== Task item ==
Sift through the material below and return the lines with "Аксессуары".

*** Opening of Available data ***

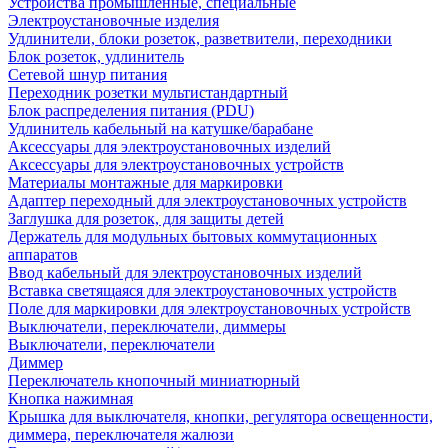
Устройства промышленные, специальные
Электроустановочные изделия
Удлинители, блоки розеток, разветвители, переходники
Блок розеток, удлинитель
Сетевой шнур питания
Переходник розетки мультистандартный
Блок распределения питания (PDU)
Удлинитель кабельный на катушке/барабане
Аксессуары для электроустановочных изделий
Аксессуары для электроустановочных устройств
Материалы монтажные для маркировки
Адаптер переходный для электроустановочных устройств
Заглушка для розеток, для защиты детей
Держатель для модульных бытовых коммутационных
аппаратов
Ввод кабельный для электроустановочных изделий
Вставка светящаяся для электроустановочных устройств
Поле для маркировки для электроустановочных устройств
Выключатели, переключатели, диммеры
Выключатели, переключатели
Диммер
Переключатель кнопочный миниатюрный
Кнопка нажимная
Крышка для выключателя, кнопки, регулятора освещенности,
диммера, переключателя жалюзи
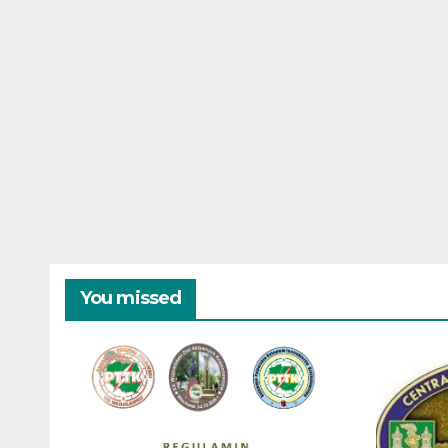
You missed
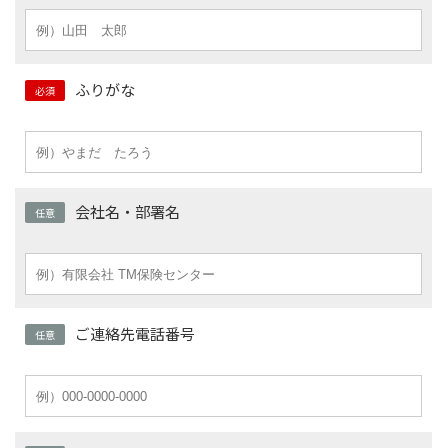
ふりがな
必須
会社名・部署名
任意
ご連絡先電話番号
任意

*** Close of Available data ***
*** Opening of Available data ***

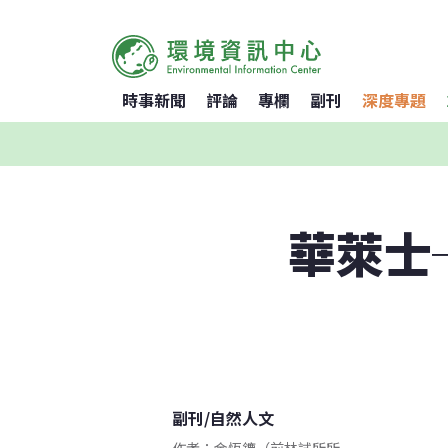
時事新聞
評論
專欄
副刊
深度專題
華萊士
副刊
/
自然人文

*** Close of Available data ***

== Exercise answer ==
Аксессуары для электроустановочных изделий
Аксессуары для электроустановочных устройств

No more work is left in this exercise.